*** Begin section ***

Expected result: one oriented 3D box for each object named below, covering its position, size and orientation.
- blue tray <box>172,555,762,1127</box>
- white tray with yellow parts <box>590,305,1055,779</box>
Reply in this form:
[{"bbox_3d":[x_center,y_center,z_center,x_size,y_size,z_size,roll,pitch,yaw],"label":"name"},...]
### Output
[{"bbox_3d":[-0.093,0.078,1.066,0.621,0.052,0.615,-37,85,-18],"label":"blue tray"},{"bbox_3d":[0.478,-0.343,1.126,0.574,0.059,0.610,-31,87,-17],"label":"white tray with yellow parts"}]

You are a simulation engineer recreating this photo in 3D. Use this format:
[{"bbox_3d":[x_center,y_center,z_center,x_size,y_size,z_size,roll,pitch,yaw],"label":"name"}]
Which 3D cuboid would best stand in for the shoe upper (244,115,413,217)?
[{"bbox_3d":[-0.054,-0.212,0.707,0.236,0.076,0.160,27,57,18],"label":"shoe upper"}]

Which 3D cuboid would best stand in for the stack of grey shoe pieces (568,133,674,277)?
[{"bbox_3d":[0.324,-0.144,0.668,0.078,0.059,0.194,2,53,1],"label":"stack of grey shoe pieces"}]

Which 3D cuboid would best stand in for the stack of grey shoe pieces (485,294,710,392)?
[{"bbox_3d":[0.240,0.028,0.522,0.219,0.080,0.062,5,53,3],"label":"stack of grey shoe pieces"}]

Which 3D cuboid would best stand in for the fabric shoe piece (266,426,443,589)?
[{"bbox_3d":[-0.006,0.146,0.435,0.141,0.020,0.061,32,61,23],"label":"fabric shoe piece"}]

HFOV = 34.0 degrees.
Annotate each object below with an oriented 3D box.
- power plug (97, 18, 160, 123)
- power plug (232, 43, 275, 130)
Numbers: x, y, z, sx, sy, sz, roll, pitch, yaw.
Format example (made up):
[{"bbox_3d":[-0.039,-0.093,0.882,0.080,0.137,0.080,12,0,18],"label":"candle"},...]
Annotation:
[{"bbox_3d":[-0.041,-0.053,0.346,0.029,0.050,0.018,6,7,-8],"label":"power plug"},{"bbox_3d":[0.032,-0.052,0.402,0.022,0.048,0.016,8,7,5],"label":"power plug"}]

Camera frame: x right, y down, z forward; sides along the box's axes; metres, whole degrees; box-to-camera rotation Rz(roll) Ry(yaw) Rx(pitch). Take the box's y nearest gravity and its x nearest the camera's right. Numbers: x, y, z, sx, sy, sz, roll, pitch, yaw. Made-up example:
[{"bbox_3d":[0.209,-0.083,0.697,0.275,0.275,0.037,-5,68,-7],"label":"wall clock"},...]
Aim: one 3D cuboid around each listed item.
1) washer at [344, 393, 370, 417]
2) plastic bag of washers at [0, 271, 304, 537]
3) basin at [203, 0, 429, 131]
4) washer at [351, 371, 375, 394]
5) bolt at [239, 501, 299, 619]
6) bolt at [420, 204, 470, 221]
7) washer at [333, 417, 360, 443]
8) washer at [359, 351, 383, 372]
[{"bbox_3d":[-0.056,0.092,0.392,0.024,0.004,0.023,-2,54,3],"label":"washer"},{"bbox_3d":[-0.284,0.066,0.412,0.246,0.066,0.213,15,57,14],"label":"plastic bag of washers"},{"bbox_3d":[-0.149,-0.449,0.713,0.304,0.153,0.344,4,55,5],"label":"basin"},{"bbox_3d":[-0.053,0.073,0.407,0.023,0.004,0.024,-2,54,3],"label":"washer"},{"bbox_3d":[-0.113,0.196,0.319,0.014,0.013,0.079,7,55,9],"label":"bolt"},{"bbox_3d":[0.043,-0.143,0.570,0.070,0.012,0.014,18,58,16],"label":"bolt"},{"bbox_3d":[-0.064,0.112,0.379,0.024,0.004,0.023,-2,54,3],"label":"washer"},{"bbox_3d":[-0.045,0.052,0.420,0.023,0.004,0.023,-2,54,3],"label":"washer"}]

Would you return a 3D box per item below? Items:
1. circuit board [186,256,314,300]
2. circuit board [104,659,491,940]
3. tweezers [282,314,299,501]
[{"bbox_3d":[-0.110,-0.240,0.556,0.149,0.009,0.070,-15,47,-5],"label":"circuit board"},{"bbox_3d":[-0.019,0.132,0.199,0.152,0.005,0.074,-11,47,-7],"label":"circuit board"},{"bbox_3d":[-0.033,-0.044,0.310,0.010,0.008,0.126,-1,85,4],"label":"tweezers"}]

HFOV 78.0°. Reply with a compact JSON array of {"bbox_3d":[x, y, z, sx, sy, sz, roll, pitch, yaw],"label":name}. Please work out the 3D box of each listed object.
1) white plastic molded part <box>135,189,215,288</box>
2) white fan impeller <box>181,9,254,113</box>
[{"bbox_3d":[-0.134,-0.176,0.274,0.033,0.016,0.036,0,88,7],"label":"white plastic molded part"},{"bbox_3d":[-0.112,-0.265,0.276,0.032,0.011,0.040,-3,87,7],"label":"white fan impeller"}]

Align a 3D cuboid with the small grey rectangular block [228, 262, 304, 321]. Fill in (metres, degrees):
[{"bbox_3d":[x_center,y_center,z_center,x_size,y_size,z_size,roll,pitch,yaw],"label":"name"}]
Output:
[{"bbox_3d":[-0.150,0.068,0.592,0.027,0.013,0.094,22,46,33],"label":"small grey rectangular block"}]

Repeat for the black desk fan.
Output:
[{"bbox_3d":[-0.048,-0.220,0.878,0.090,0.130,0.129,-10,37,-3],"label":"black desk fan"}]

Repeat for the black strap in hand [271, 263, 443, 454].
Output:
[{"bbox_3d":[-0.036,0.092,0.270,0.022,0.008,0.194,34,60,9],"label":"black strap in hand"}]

*** End section ***

• WHAT IS EXPECTED
Copy out precisely the lines from the line with "shoe pieces (485,294,710,392)?" to the line with "Annotate each object" in the material above, including those two lines and omitting all the rest.

• WRITTEN RESPONSE
Which 3D cuboid would best stand in for the stack of grey shoe pieces (485,294,710,392)?
[{"bbox_3d":[0.240,0.028,0.522,0.219,0.080,0.062,5,53,3],"label":"stack of grey shoe pieces"}]

Which 3D cuboid would best stand in for the fabric shoe piece (266,426,443,589)?
[{"bbox_3d":[-0.006,0.146,0.435,0.141,0.020,0.061,32,61,23],"label":"fabric shoe piece"}]

HFOV = 34.0 degrees.
Annotate each object below with an oriented 3D box.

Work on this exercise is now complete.